Page images and extracted text:
⁂

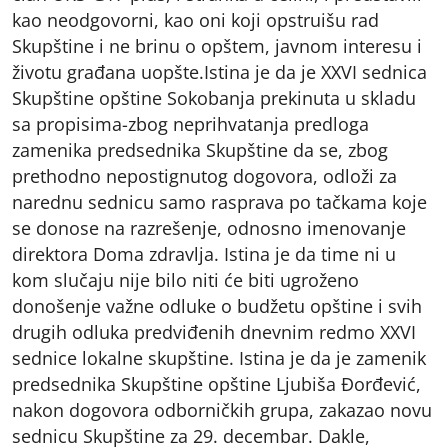
kao neodgovorni, kao oni koji opstruišu rad
Skupštine i ne brinu o opštem, javnom interesu i
životu građana uopšte.Istina je da je XXVI sednica
Skupštine opštine Sokobanja prekinuta u skladu
sa propisima-zbog neprihvatanja predloga
zamenika predsednika Skupštine da se, zbog
prethodno nepostignutog dogovora, odloži za
narednu sednicu samo rasprava po tačkama koje
se donose na razrešenje, odnosno imenovanje
direktora Doma zdravlja. Istina je da time ni u
kom slučaju nije bilo niti će biti ugroženo
donošenje važne odluke o budžetu opštine i svih
drugih odluka predviđenih dnevnim redmo XXVI
sednice lokalne skupštine. Istina je da je zamenik
predsednika Skupštine opštine Ljubiša Đorđević,
nakon dogovora odborničkih grupa, zakazao novu
sednicu Skupštine za 29. decembar. Dakle,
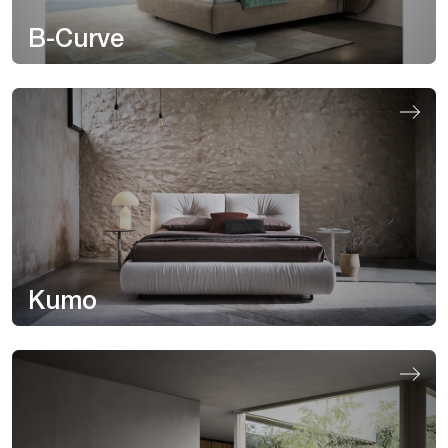
B-Curve
Kumo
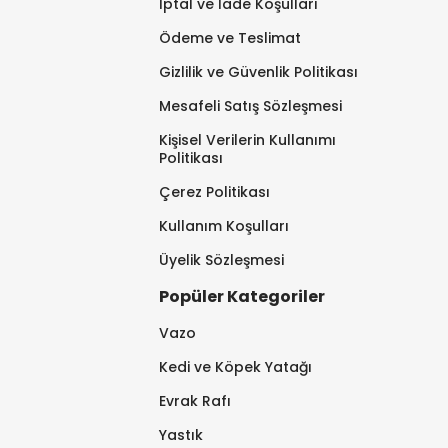
İptal ve İade Koşulları
Ödeme ve Teslimat
Gizlilik ve Güvenlik Politikası
Mesafeli Satış Sözleşmesi
Kişisel Verilerin Kullanımı
Politikası
Çerez Politikası
Kullanım Koşulları
Üyelik Sözleşmesi
Popüler Kategoriler
Vazo
Kedi ve Köpek Yatağı
Evrak Rafı
Yastık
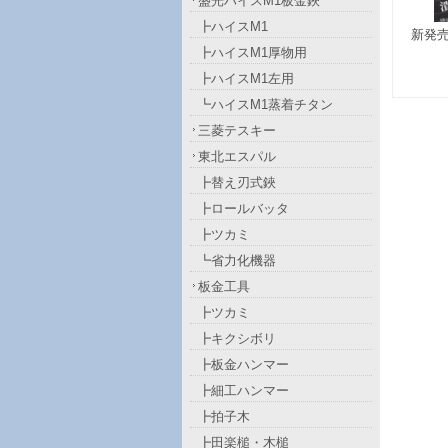
盛光ハイスM1板金鋏
┣ハイスM1
新発
┣ハイスM1厚物用
┣ハイスM1左用
┗ハイスM1蒸着チタン
三菱テスキー
東北エスパル
┣替え刃式鋏
┣ロールバッタ
┣ツカミ
┗省力化機器
板金工具
┣ツカミ
┣キクシボリ
┣板金ハンマー
┣細工ハンマー
┣拍子木
┣田楽槌・木槌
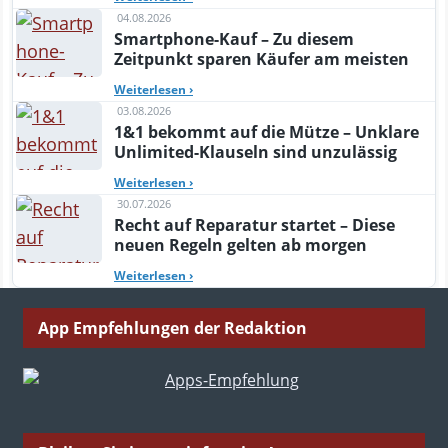
04.08.2026
Smartphone-Kauf – Zu diesem
Zeitpunkt sparen Käufer am meisten
Weiterlesen
›
03.08.2026
1&1 bekommt auf die Mütze – Unklare
Unlimited-Klauseln sind unzulässig
Weiterlesen
›
30.07.2026
Recht auf Reparatur startet – Diese
neuen Regeln gelten ab morgen
Weiterlesen
›
App Empfehlungen der Redaktion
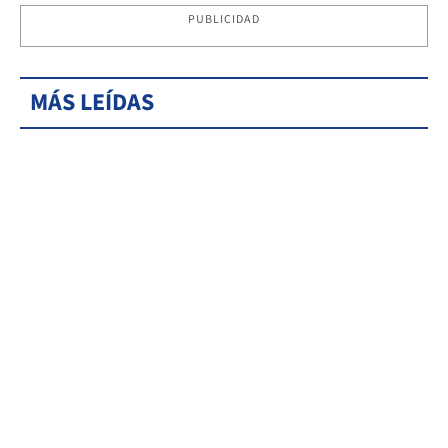
PUBLICIDAD
MÁS LEÍDAS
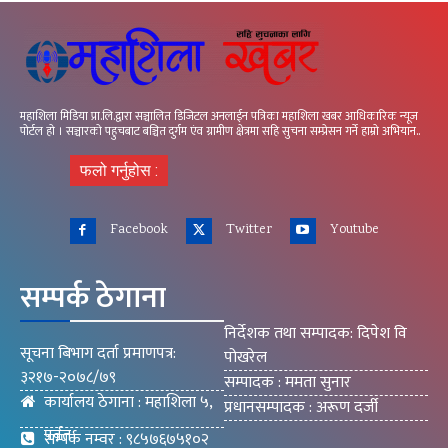
महाशिला मिडिया प्रा.लि.द्वारा सञ्चालित डिजिटल अनलाईन पत्रिका महाशिला खबर आधिकारिक न्यूज
पोर्टल हो । सञ्चारको पहुचबाट बञ्चित दुर्गम एंव ग्रामीण क्षेत्रमा सहि सुचना सम्प्रेसन गर्ने हाम्रो अभियान..
फलो गर्नुहोस :
Facebook
Twitter
Youtube
सम्पर्क ठेगाना
निर्देशक तथा सम्पादक: दिपेश वि
सूचना बिभाग दर्ता प्रमाणपत्र:
पोखरेल
३२१७-२०७८/७९
सम्पादक : ममता सुनार
कार्यालय ठेगाना : महाशिला ५,
प्रधानसम्पादक : अरूण दर्जी
पर्वत
सम्पर्क नम्वर : ९८५७६७५१०२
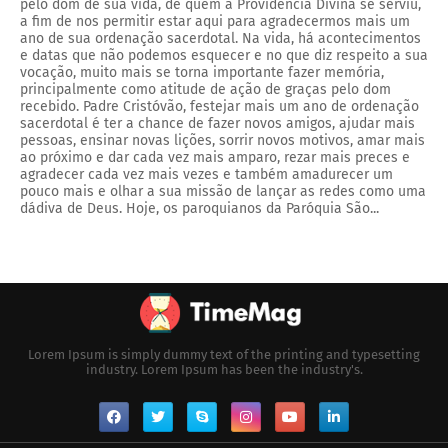
pelo dom de sua vida, de quem a Providencia Divina se serviu,
a fim de nos permitir estar aqui para agradecermos mais um
ano de sua ordenação sacerdotal. Na vida, há acontecimentos
e datas que não podemos esquecer e no que diz respeito a sua
vocação, muito mais se torna importante fazer memória,
principalmente como atitude de ação de graças pelo dom
recebido. Padre Cristóvão, festejar mais um ano de ordenação
sacerdotal é ter a chance de fazer novos amigos, ajudar mais
pessoas, ensinar novas lições, sorrir novos motivos, amar mais
ao próximo e dar cada vez mais amparo, rezar mais preces e
agradecer cada vez mais vezes e também amadurecer um
pouco mais e olhar a sua missão de lançar as redes como uma
dádiva de Deus. Hoje, os paroquianos da Paróquia São...
Lorem Ipsum is simply dummy text of the printing and typesetting
industry. Lorem Ipsum has been the industry's.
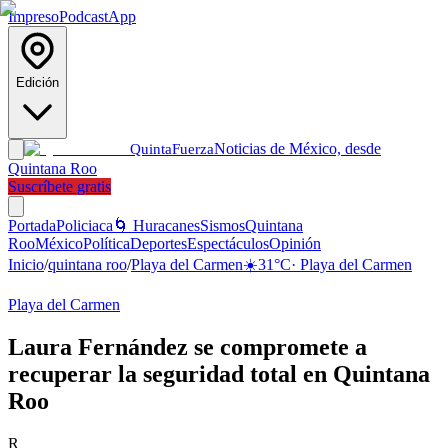
Impreso
Podcast
App
Edición
Noticias de México, desde
Quinta
Fuerza
Quintana Roo
Suscríbete gratis
Portada
Policiaca
🌀 Huracanes
Sismos
Quintana
Roo
México
Política
Deportes
Espectáculos
Opinión
Inicio
/
quintana roo
/
Playa del Carmen
☀️
31
°C
·
Playa del Carmen
Playa del Carmen
Laura Fernández se compromete a
recuperar la seguridad total en Quintana
Roo
R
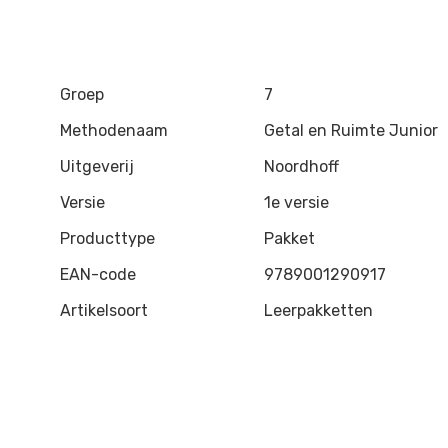
Groep
7
Methodenaam
Getal en Ruimte Junior
Uitgeverij
Noordhoff
Versie
1e versie
Producttype
Pakket
EAN-code
9789001290917
Artikelsoort
Leerpakketten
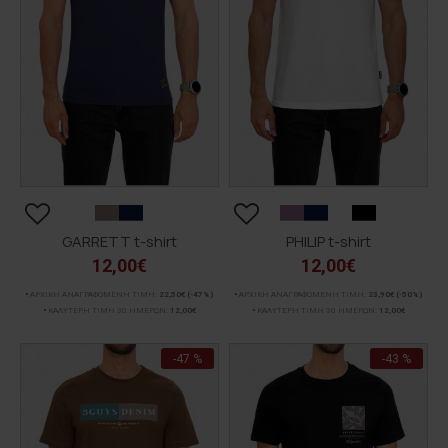
GARRETT t-shirt
PHILIP t-shirt
12,00€
12,00€
ΑΡΧΙΚΗ ΑΝΑΓΡΑΦΟΜΕΝΗ ΤΙΜΗ:
22,50€
(-47%)
ΑΡΧΙΚΗ ΑΝΑΓΡΑΦΟΜΕΝΗ ΤΙΜΗ:
23,90€
(-50%)
ΚΑΛΥΤΕΡΗ ΤΙΜΗ 30 ΗΜΕΡΩΝ:
12,00€
ΚΑΛΥΤΕΡΗ ΤΙΜΗ 30 ΗΜΕΡΩΝ:
12,00€
-47 %
-43 %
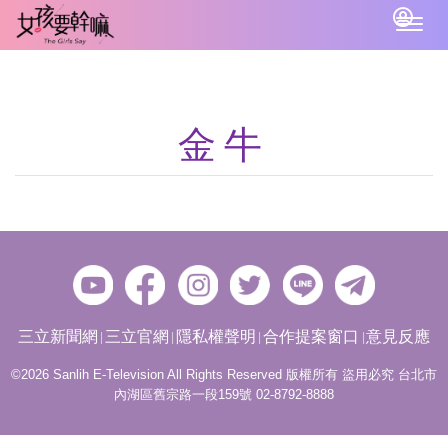
Togg
navig
金牛
三立新聞網
三立官網
隱私權聲明
合作提案窗口
意見反應
©2026 Sanlih E-Television All Rights Reserved 版權所有 盜用必究 台北市
內湖區舊宗路一段159號 02-8792-8888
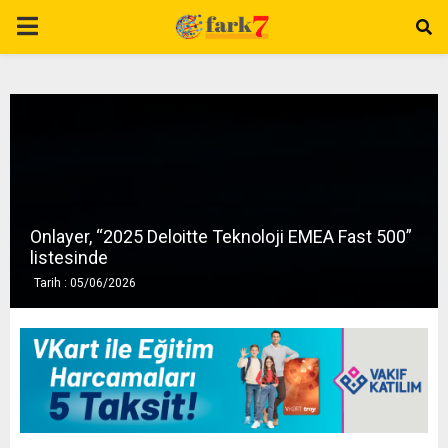
P
R
I
M
Onlayer, “2025 Deloitte Teknoloji EMEA Fast 500”
A
listesinde
Tarih : 05/06/2026
R
Y
M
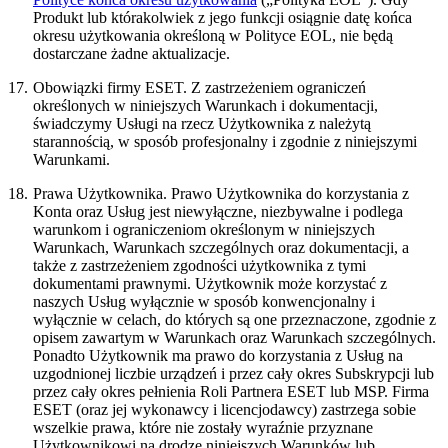
Produkt lub którakolwiek z jego funkcji osiągnie datę końca
okresu użytkowania określoną w Polityce EOL, nie będą
dostarczane żadne aktualizacje.
17.
Obowiązki firmy ESET.
Z zastrzeżeniem ograniczeń
określonych w niniejszych Warunkach i dokumentacji,
świadczymy Usługi na rzecz Użytkownika z należytą
starannością, w sposób profesjonalny i zgodnie z niniejszymi
Warunkami.
18.
Prawa Użytkownika.
Prawo Użytkownika do korzystania z
Konta oraz Usług jest niewyłączne, niezbywalne i podlega
warunkom i ograniczeniom określonym w niniejszych
Warunkach, Warunkach szczególnych oraz dokumentacji, a
także z zastrzeżeniem zgodności użytkownika z tymi
dokumentami prawnymi. Użytkownik może korzystać z
naszych Usług wyłącznie w sposób konwencjonalny i
wyłącznie w celach, do których są one przeznaczone, zgodnie z
opisem zawartym w Warunkach oraz Warunkach szczególnych.
Ponadto Użytkownik ma prawo do korzystania z Usług na
uzgodnionej liczbie urządzeń i przez cały okres Subskrypcji lub
przez cały okres pełnienia Roli Partnera ESET lub MSP. Firma
ESET (oraz jej wykonawcy i licencjodawcy) zastrzega sobie
wszelkie prawa, które nie zostały wyraźnie przyznane
Użytkownikowi na drodze niniejszych Warunków lub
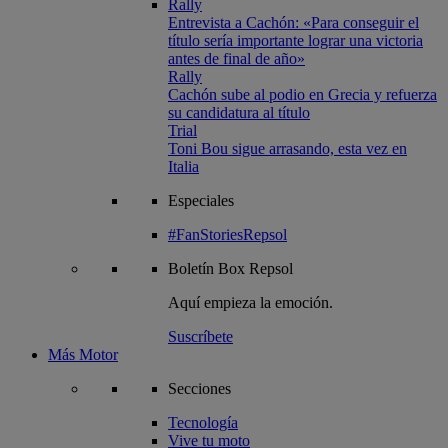
Rally
Entrevista a Cachón: «Para conseguir el
título sería importante lograr una victoria
antes de final de año»
Rally
Cachón sube al podio en Grecia y refuerza
su candidatura al título
Trial
Toni Bou sigue arrasando, esta vez en
Italia
Especiales
#FanStoriesRepsol
Boletín
Box Repsol
Aquí empieza la emoción.
Suscríbete
Más Motor
Secciones
Tecnología
Vive tu moto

⁂

• _Activity_:
From the records above, copy exactly the lines starting at the one with "pouco mais e" and ending at the one with "opisem zawartym w", and no others. Pictures stay out.

• _Task answer_:
pouco mais e olhar a sua missão de lançar as redes como uma
dádiva de Deus. Hoje, os paroquianos da Paróquia São...
Lorem Ipsum is simply dummy text of the printing and typesetting
industry. Lorem Ipsum has been the industry's.
Impreso
Podcast
App
Edición
Noticias de México, desde
Quinta
Fuerza
Quintana Roo
Suscríbete gratis
Portada
Policiaca
🌀 Huracanes
Sismos
Quintana
Roo
México
Política
Deportes
Espectáculos
Opinión
Inicio
/
quintana roo
/
Playa del Carmen
☀️
31
°C
·
Playa del Carmen
Playa del Carmen
Laura Fernández se compromete a
recuperar la seguridad total en Quintana
Roo
R
Groep
7
Methodenaam
Getal en Ruimte Junior
Uitgeverij
Noordhoff
Versie
1e versie
Producttype
Pakket
EAN-code
9789001290917
Artikelsoort
Leerpakketten
GARRETT t-shirt
PHILIP t-shirt
12,00€
12,00€
ΑΡΧΙΚΗ ΑΝΑΓΡΑΦΟΜΕΝΗ ΤΙΜΗ:
22,50€
(-47%)
ΑΡΧΙΚΗ ΑΝΑΓΡΑΦΟΜΕΝΗ ΤΙΜΗ:
23,90€
(-50%)
ΚΑΛΥΤΕΡΗ ΤΙΜΗ 30 ΗΜΕΡΩΝ:
12,00€
ΚΑΛΥΤΕΡΗ ΤΙΜΗ 30 ΗΜΕΡΩΝ:
12,00€
-47 %
-43 %
Togg
navig
金牛
三立新聞網
三立官網
隱私權聲明
合作提案窗口
意見反應
©2026 Sanlih E-Television All Rights Reserved 版權所有 盜用必究 台北市
內湖區舊宗路一段159號 02-8792-8888
P
R
I
M
Onlayer, “2025 Deloitte Teknoloji EMEA Fast 500”
A
listesinde
Tarih : 05/06/2026
R
Y
M
Produkt lub którakolwiek z jego funkcji osiągnie datę końca
okresu użytkowania określoną w Polityce EOL, nie będą
dostarczane żadne aktualizacje.
17.
Obowiązki firmy ESET.
Z zastrzeżeniem ograniczeń
określonych w niniejszych Warunkach i dokumentacji,
świadczymy Usługi na rzecz Użytkownika z należytą
starannością, w sposób profesjonalny i zgodnie z niniejszymi
Warunkami.
18.
Prawa Użytkownika.
Prawo Użytkownika do korzystania z
Konta oraz Usług jest niewyłączne, niezbywalne i podlega
warunkom i ograniczeniom określonym w niniejszych
Warunkach, Warunkach szczególnych oraz dokumentacji, a
także z zastrzeżeniem zgodności użytkownika z tymi
dokumentami prawnymi. Użytkownik może korzystać z
naszych Usług wyłącznie w sposób konwencjonalny i
wyłącznie w celach, do których są one przeznaczone, zgodnie z
opisem zawartym w Warunkach oraz Warunkach szczególnych.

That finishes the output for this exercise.